* **RECORDS SUPPLIED**:
---*---
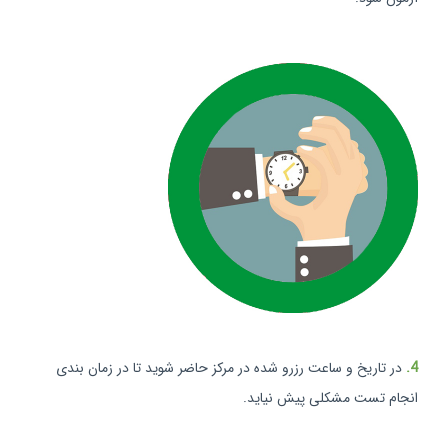
4.
در تاریخ و ساعت رزرو شده در مرکز حاضر شوید تا در زمان بندی
انجام تست مشکلی پیش نیاید.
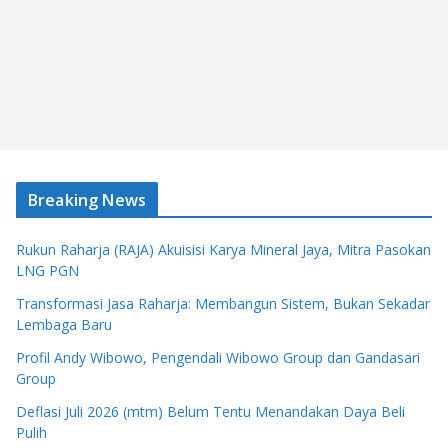
Breaking News
Rukun Raharja (RAJA) Akuisisi Karya Mineral Jaya, Mitra Pasokan
LNG PGN
Transformasi Jasa Raharja: Membangun Sistem, Bukan Sekadar
Lembaga Baru
Profil Andy Wibowo, Pengendali Wibowo Group dan Gandasari
Group
Deflasi Juli 2026 (mtm) Belum Tentu Menandakan Daya Beli
Pulih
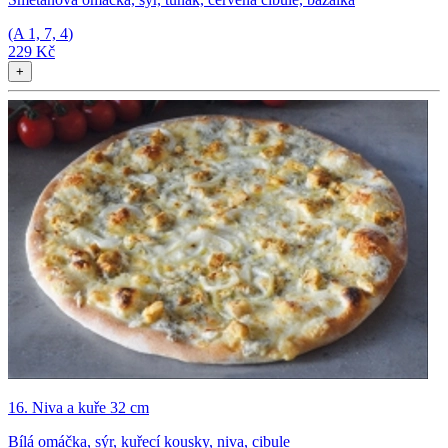
(A
1, 7, 4
)
229 Kč
+
16. Niva a kuře 32 cm
Bílá omáčka, sýr, kuřecí kousky, niva, cibule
---*---
* **WHAT IS BEING ASKED**:
Can you write out the text from all three rows above, line for line and unchanged, without including the pictures?

* **TASK RESPONSE**:
4.
در تاریخ و ساعت رزرو شده در مرکز حاضر شوید تا در زمان بندی
انجام تست مشکلی پیش نیاید.
Breaking News
Rukun Raharja (RAJA) Akuisisi Karya Mineral Jaya, Mitra Pasokan
LNG PGN
Transformasi Jasa Raharja: Membangun Sistem, Bukan Sekadar
Lembaga Baru
Profil Andy Wibowo, Pengendali Wibowo Group dan Gandasari
Group
Deflasi Juli 2026 (mtm) Belum Tentu Menandakan Daya Beli
Pulih
(A
1, 7, 4
)
229 Kč
+
16. Niva a kuře 32 cm
Bílá omáčka, sýr, kuřecí kousky, niva, cibule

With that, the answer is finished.